SilenceIsGolden said:


> The Wagnerian ideal of the hero would only be demonstrated to be a sham, as Nietzsche thought it to be, only if we could demonstrate that the music fails to raise the hero to the level that the drama requires. This elevation of the passions is what the music attempts to achieve, and for those of us respond to the operas so enthusiastically, Wagner succeeds. He portrays the intricate emotional connections that enable us to make sense of the heroic soul.


What a bizarre claim. The music - as Nietzsche and everyone familiar with Wagner at the time heard it - was already linked to his concept of drama and the common thread of ideas running through it. What would Nietzsche's opinion have been had he heard this music 'cold', with no back story, without the years of association with Wagner and the shared cultural ideas? I really don't buy the personal interpretations of music, laden with baggage, that masquerade as spiritual revelation.

Even if the music arouses a sense of the great and heroic (as it does) this still doesn't render the dramatic treatments either meaningful or profound, or even as representing what Wagner thinks they represent.

That letter to Peter Gast is not a contradiction of Nietzsche's views. About a year or so later, around the time of his first explicit "anti-Wagner" writings, he is still saying roughly the same things in his letters, but with a sense of being able to see things from a position of not being a Wagner subordinate - his own fault if anything.

I do not rely on Nietzsche's criticisms of Wagner as some sort of basis because he actually does have the sense of bitterness which Woodduck alluded to. In that sense he is like a reformed alcoholic who turns into the harshest critic attacking his own former 'foolishness'. There's also a sense of not having a position he thought he deserved in relation to Wagner. All of this is true, but his criticisms are justified as far as they go. In some sense, even as he puts himself _contra_ Wagner, he's still concerned with many of the same problems and ideas in the same way: what is German culture? Why it isn't great. How it can be great. Some of it complete drivel.


----------



## Woodduck (Mar 17, 2014)

eugeneonagain said:


> The difference of views and the break are real, but you are implying that it is somehow a story of the lesser figure becoming disgruntled and this developing into an _irrational_ obsession. That is completely false. His style in the last writings is without doubt histrionic, but the line of thought he developed is sound and also devastating for Wagner's self-image.
> 
> It's very easy to go on about his collapse, but all the ideas that turned up in _Nietzsche contra Wagner/The Case of Wagner_ were already formed and partially written in other preceding books, particularly _The Gay Science_ and even _Richard Wagner in Bayreuth_ before the break. The writing there is not histrionic; it demonstrates an insight into Wagner criticism that so many other 19th century thinkers would not have even perceived, let alone pursued so taken were they on the music and semi-philosophy.

### WHAT TO PRODUCE
Edit the forum post from the words "What a bizarre" through "thinks they represent.", putting "score" wherever "music" stands, and give that stretch again.

### ENTRIES
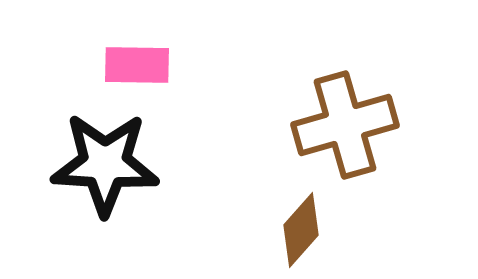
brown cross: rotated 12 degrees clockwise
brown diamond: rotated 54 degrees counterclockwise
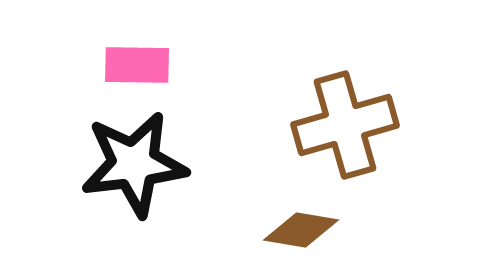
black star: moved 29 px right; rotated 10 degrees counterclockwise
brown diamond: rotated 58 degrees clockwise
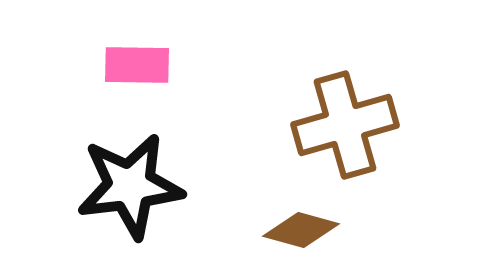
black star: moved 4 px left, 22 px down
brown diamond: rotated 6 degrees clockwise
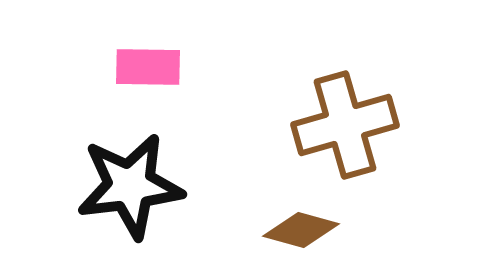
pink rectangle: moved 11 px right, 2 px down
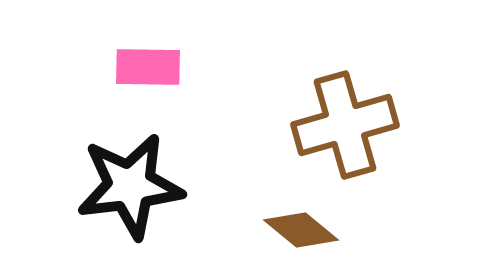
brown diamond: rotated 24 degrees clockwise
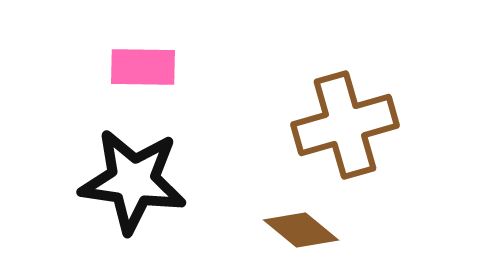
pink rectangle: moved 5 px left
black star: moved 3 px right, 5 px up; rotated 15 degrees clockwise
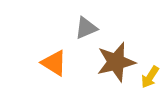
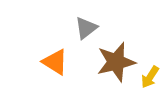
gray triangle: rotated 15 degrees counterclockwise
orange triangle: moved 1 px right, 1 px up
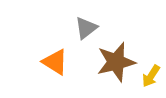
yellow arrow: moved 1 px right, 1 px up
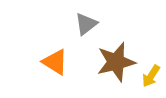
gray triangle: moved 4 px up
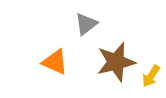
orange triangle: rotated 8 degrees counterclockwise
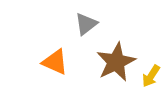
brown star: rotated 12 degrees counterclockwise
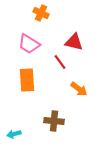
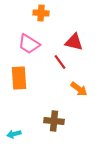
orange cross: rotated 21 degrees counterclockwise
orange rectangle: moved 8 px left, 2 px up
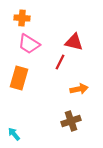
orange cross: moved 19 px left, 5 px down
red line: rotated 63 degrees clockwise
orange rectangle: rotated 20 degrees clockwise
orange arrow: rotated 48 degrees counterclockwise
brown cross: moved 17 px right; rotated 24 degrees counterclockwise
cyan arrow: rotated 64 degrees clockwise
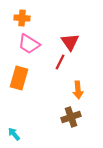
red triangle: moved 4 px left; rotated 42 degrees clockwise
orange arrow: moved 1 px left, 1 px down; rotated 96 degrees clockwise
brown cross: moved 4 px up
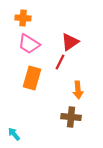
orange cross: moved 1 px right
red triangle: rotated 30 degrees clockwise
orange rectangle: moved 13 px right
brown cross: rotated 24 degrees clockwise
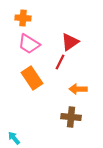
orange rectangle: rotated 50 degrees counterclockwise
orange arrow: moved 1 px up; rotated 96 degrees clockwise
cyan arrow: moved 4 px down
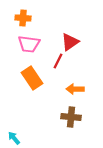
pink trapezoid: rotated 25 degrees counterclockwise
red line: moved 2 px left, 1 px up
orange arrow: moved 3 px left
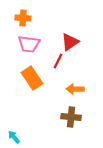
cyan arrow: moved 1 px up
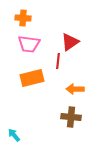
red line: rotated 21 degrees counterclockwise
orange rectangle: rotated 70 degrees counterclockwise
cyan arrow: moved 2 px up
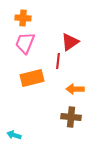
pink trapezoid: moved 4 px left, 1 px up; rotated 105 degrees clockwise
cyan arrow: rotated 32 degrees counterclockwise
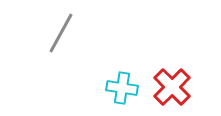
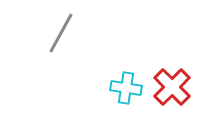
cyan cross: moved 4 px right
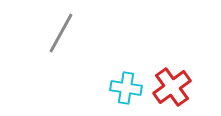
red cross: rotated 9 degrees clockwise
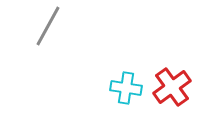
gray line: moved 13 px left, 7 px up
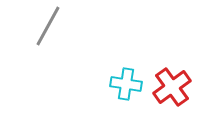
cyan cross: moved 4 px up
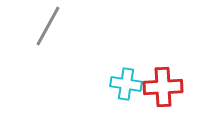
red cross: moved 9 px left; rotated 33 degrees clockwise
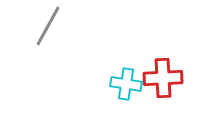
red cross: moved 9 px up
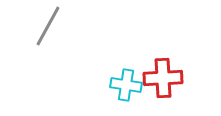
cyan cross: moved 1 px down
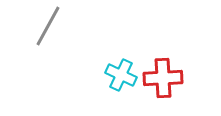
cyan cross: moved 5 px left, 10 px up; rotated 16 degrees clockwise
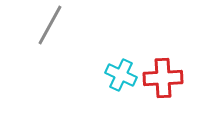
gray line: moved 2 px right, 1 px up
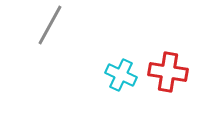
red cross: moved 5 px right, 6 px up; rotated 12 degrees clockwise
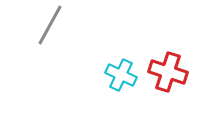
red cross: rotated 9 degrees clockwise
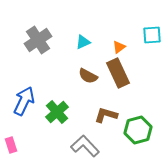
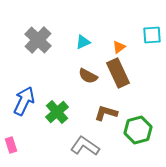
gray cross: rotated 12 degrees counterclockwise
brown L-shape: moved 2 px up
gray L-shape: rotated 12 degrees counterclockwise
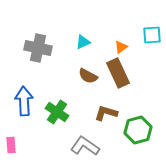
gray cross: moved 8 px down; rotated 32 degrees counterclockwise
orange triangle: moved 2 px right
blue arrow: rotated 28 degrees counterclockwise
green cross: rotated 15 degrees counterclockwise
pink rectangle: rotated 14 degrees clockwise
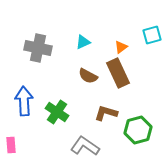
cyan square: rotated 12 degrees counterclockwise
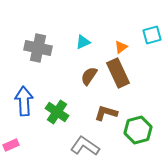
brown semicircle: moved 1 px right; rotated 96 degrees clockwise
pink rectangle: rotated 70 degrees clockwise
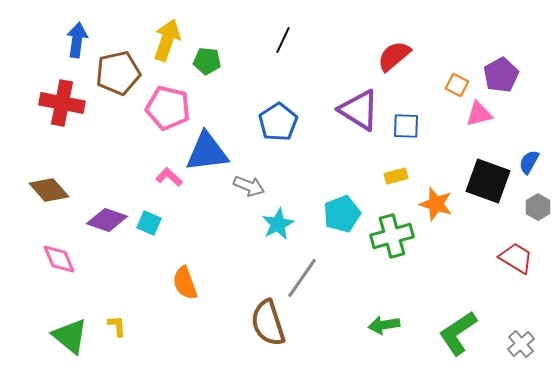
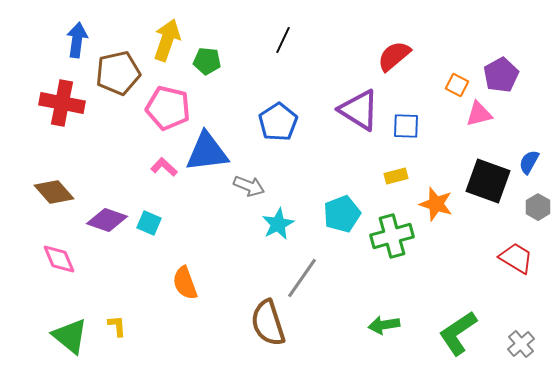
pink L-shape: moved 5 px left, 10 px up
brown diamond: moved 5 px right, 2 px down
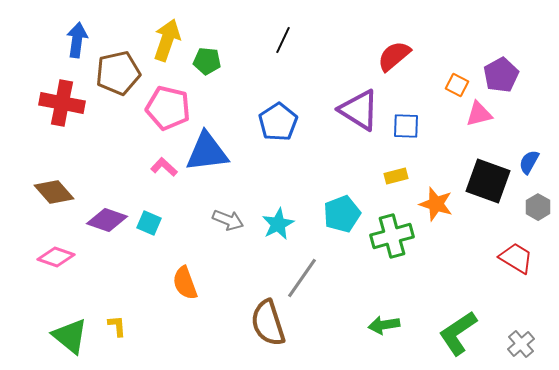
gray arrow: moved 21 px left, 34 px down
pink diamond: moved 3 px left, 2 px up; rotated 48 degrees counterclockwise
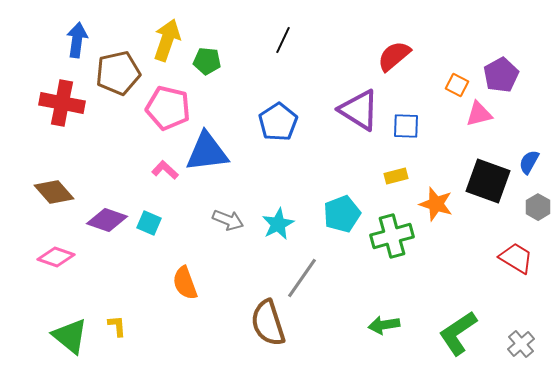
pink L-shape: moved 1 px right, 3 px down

---

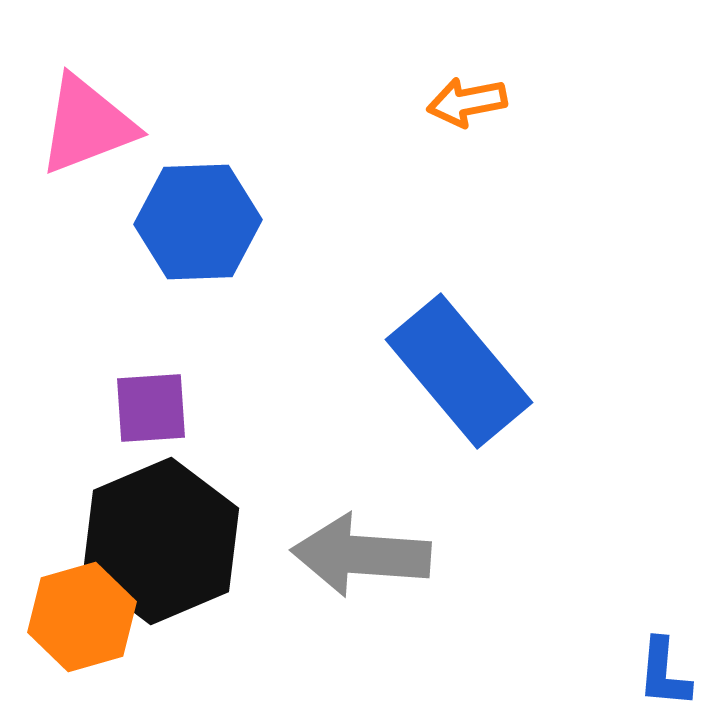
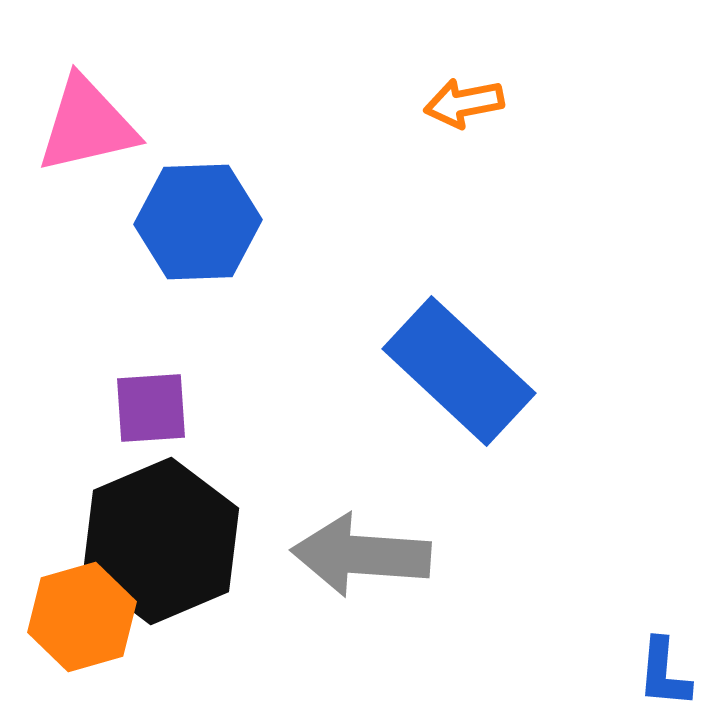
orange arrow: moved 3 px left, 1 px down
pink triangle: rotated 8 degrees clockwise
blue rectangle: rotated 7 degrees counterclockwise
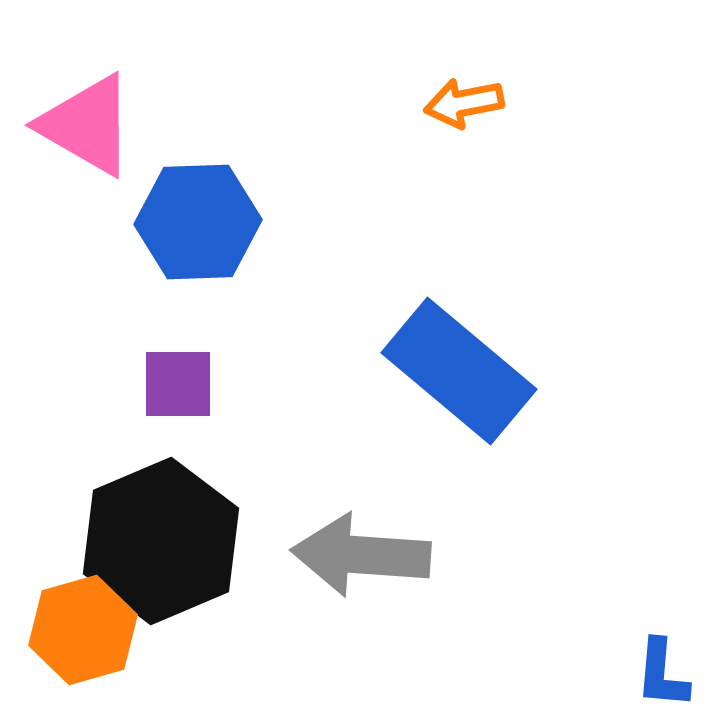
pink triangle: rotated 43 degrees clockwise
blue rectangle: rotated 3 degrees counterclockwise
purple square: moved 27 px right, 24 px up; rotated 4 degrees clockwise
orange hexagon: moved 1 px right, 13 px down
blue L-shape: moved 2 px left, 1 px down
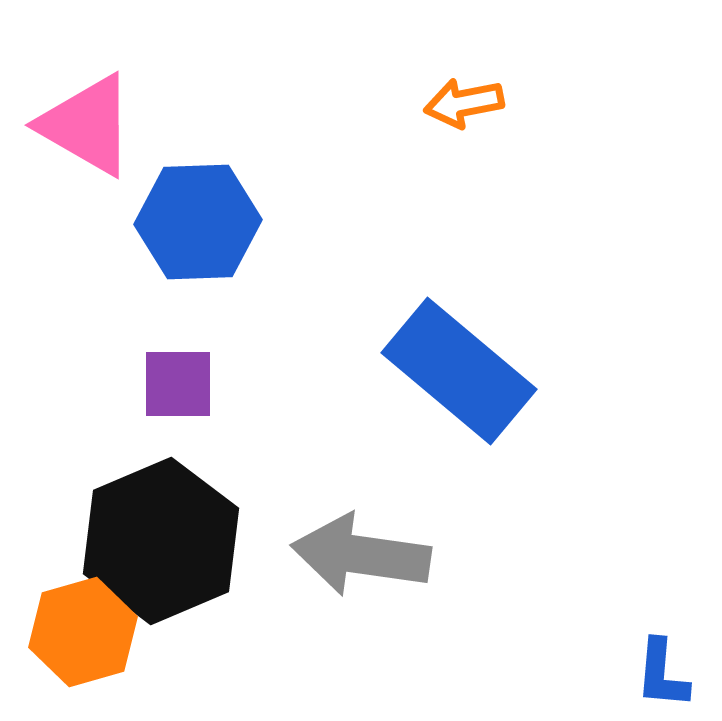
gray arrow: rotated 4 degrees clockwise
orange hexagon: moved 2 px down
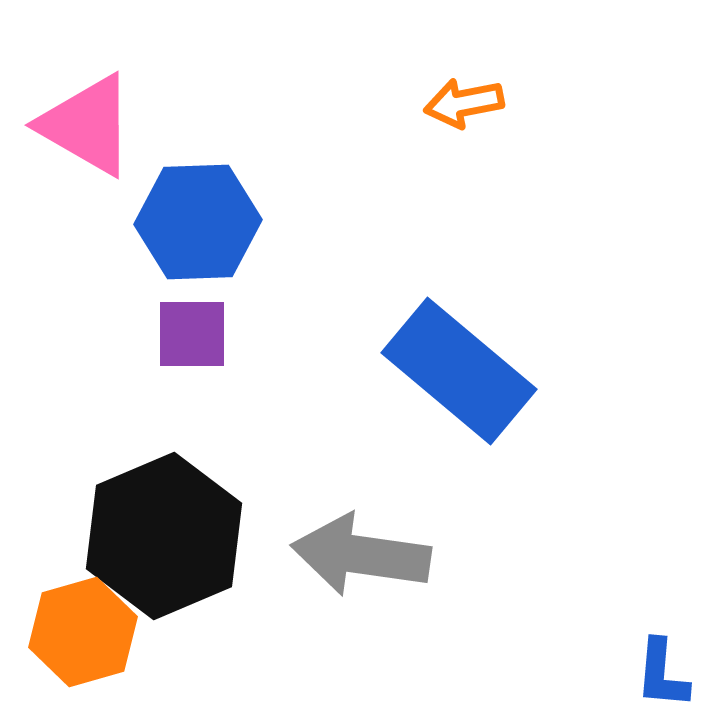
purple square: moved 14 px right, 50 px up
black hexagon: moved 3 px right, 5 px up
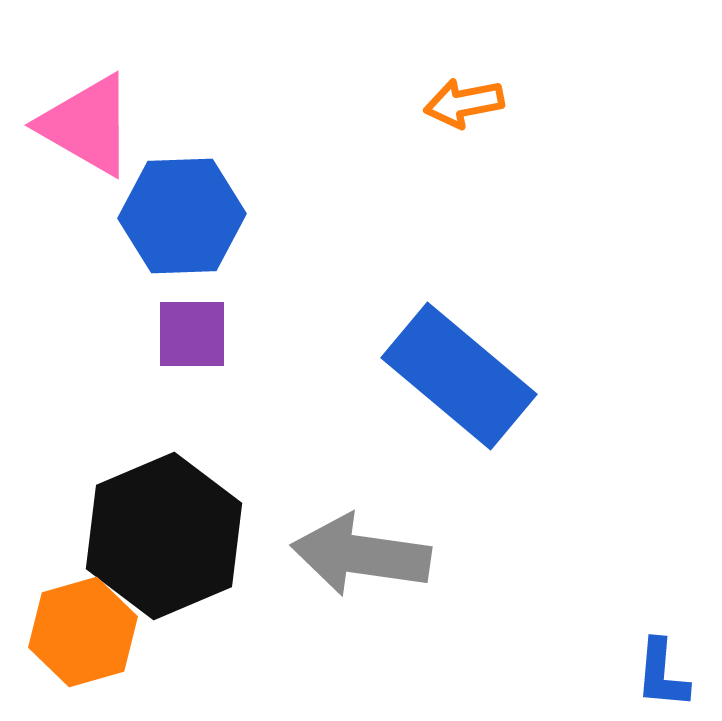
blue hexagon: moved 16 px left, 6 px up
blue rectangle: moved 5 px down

### RESPONSE
What a bizarre claim. The score - as Nietzsche and everyone familiar with Wagner at the time heard it - was already linked to his concept of drama and the common thread of ideas running through it. What would Nietzsche's opinion have been had he heard this score 'cold', with no back story, without the years of association with Wagner and the shared cultural ideas? I really don't buy the personal interpretations of score, laden with baggage, that masquerade as spiritual revelation.

Even if the score arouses a sense of the great and heroic (as it does) this still doesn't render the dramatic treatments either meaningful or profound, or even as representing what Wagner thinks they represent.